Now we are in a strange period when those swindles are unwinding. The people who run the finance sector — the Wall Street investment banks, hedge funds and ratings agencies, the Federal Reserve, and the US Dept of the Treasury — in desperately trying to prevent the unwind, have rapidly ramped up another new economy based entirely on the buying and selling of risk. Risk, as a pure abstraction unconnected to any real capital activity, is all that’s left to buy and sell after all other plausibly practical vehicles for finance have failed.

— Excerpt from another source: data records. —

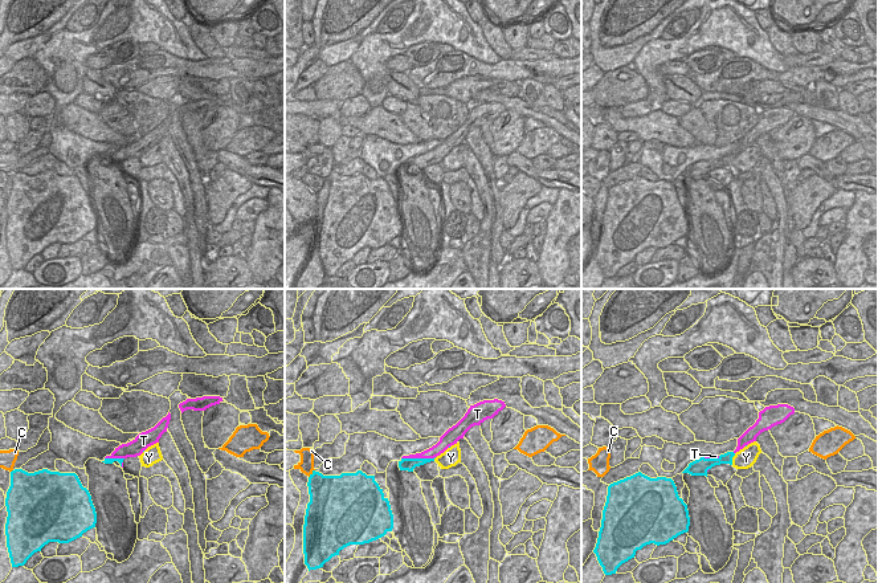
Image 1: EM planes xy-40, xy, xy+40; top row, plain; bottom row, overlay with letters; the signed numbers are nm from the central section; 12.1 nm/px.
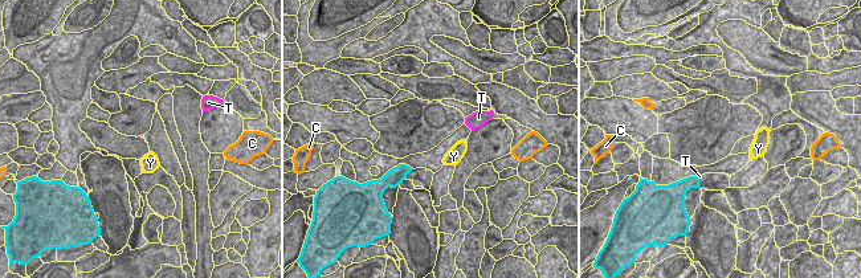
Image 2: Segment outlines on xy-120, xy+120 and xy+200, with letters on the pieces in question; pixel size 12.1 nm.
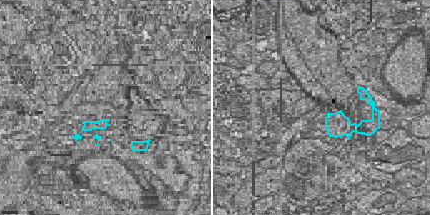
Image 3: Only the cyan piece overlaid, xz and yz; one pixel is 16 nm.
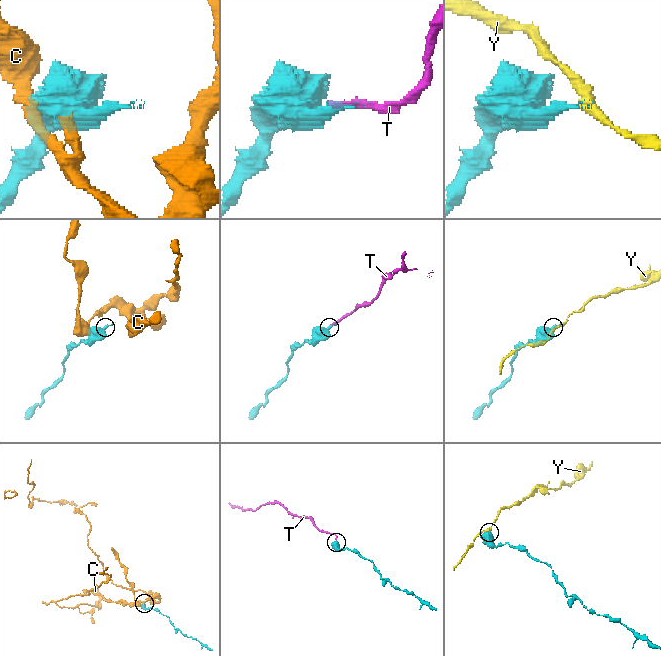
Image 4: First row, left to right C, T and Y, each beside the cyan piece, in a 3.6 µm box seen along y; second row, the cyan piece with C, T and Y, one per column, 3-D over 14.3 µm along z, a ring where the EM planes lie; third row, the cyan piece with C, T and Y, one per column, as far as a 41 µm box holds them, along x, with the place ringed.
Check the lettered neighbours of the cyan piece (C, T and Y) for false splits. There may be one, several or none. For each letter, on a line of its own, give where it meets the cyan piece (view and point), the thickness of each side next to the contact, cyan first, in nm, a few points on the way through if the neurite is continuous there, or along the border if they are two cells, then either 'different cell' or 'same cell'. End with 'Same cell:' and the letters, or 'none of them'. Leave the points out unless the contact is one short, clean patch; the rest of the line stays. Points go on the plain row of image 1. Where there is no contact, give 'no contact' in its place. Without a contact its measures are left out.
C: contact xy (313, 176); calibres 360 and 190 nm; border xy (314, 172), (309, 180); different cell
T: contact xy (417, 162); calibres 160 and 140 nm; same cell
Y: contact xy+40 (731, 162); calibres 130 and 240 nm; border xy+40 (735, 157), (731, 167); different cell
Same cell: T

While a lack of transparency in the individual risk vehicles has been an object of complaint over the past year, the system as whole is transparently absurd. The system is also abstruse enough to prevent most mortals (including many employed in the system) from understanding its operations. But the general public and the news media are virtually helpless to intervene in this last gasp racket, so the probability increases that it will do tremendous damage to whatever remains of the US economy. One feature of the risk economy is the Federal Reserve’s new willingness to absorb any sort of crap collateral in exchange for massive cheap loans to insolvent companies and institutions. The Fed has, in effect, made itself the world’s largest financial shit-magnet. It has already taken in a few hundred billion in securities based on non-performing real estate loans, and has now opened the window to securities based on non-performing credit card debt, car loans, and other miscellaneous IOUs still drifting un-hedged in the banking ether.

It’s a mark of our collective desperation to avoid the consequences of so much reckless behavior that no credible authorities have stepped up to denounce this racket — no Fed governor, no politician of standing (including the candidates for president), no newspaper-of-record. The Attorney-general of New York, Andrew Cuomo, may be quietly cooking up some cases in the deep background, but the SEC and the federal banking regulators hung up their “out-to-lunch” signs on this long ago.

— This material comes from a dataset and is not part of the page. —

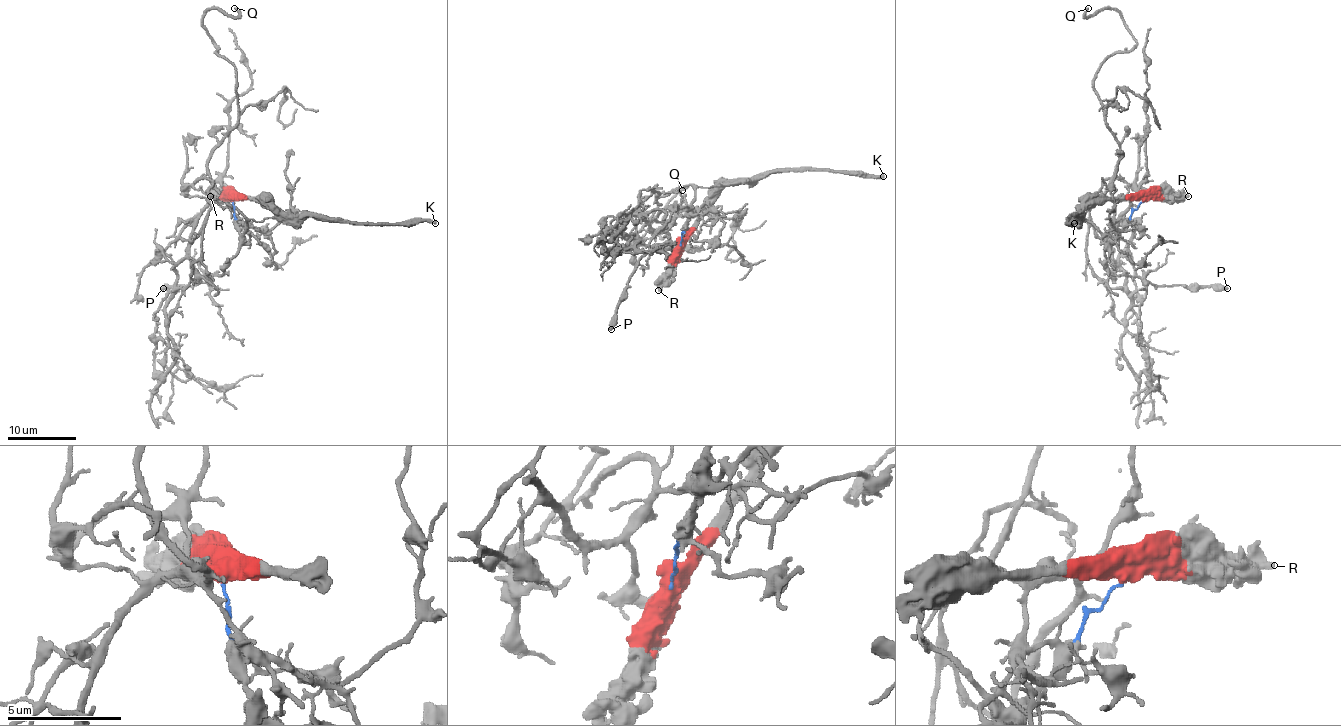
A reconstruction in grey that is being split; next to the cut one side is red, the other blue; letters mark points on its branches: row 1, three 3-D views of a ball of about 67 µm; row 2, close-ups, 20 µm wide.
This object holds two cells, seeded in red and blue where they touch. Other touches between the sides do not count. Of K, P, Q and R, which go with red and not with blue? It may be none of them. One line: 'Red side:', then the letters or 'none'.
Red side: K, R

Meanwhile, the basic situation is this: the world is awash with bad investment paper. The standard of living in the US can’t be supported on debt anymore. The people of the US don’t produce enough real value to service their debts. Institutions can no longer be supported on debt gone bad. Something’s got to give — meaning something has to bring the US standard of living down to a level consistent with our declining actual wealth.

Everything else going on right now is a dodge. The Fed maneuvers, the “coordinated actions” of the western central banks, the postponements of default, the non-disclosure of contents in bank portfolios, the pretense that risk alone is a kind of fungible resource that can be endlessly traded to generate fees — all this fucking nonsense will only make the eventual unwinding much worse.

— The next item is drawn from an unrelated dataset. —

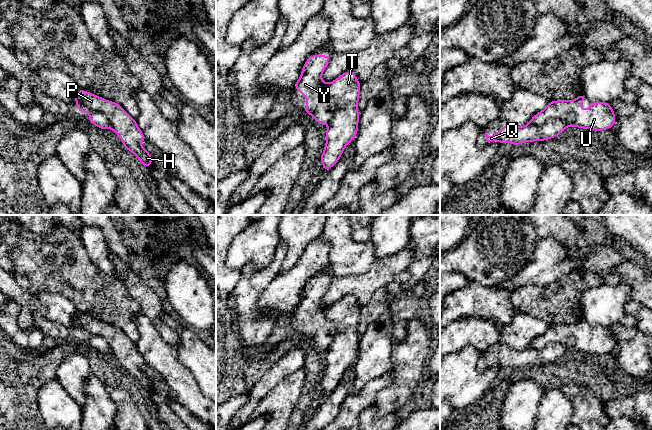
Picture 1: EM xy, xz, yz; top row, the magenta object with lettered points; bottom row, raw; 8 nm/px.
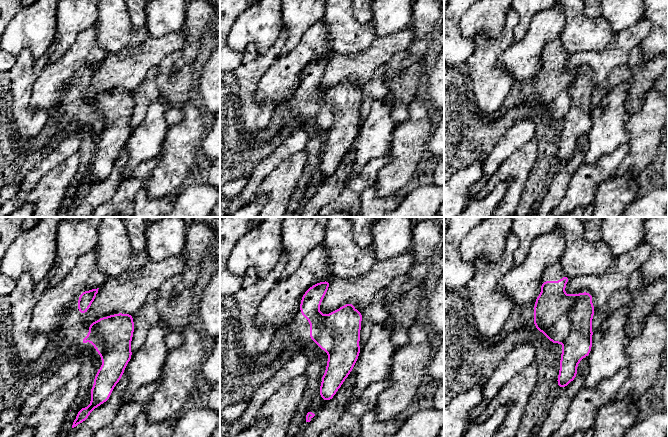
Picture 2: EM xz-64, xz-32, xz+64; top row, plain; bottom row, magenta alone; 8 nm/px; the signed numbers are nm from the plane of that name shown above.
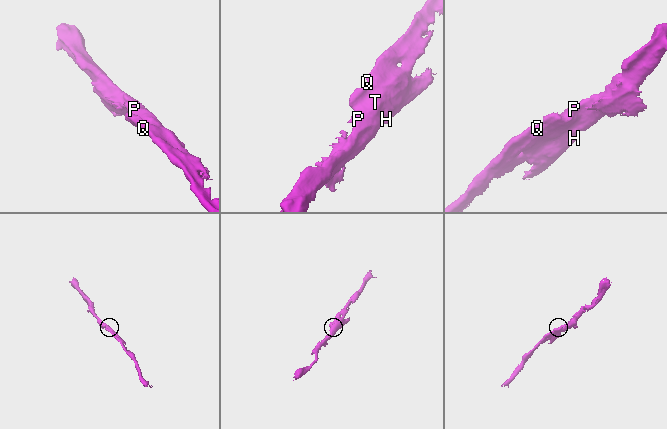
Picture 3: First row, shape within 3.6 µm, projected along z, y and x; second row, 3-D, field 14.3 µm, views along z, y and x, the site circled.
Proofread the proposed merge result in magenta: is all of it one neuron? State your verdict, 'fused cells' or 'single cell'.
fused cells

Personally, I doubt that it can go on more than a few more months. The velocity of everything is going up past the “red line” where things really fly apart. The increased velocity of non-performing mortgages and deadbeat credit card accounts is one thing that can’t be hidden or escaped. America will feel and see very vividly when the repossession teams rush families from their homes, when the pickup truck is taken away, and when the pink slip appears in the pay envelope. Meanwhile all the higher-end banking shenanigans will only debase the dollar and make it more difficult for people already in distress to buy gasoline and food.

If the bankers and treasury officials collude to prop up one more failing big bank a la Bear Stearns, the political fallout for Wall Street could be lethal. In any case, I think we will have a way different sense of ourselves as a society by the time the election comes.